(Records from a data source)
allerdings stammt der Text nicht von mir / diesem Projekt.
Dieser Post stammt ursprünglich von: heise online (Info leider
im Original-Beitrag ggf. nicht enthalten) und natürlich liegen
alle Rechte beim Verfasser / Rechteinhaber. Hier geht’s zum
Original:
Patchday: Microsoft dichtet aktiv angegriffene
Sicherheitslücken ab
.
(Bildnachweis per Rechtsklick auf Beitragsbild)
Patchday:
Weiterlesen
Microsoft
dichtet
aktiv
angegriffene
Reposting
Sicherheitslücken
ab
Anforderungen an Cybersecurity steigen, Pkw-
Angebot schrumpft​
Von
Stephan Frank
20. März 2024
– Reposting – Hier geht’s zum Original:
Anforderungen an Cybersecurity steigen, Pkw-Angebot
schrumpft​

==

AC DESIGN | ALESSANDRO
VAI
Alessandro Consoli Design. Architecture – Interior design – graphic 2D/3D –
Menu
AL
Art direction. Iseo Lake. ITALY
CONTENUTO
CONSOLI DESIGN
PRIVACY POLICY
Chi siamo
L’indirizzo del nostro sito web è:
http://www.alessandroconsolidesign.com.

WRITTEN TASK
If a line in the entries contains "stammt", copy it.

SOLUTION TO THIS TASK
allerdings stammt der Text nicht von mir / diesem Projekt.
Dieser Post stammt ursprünglich von: heise online (Info leider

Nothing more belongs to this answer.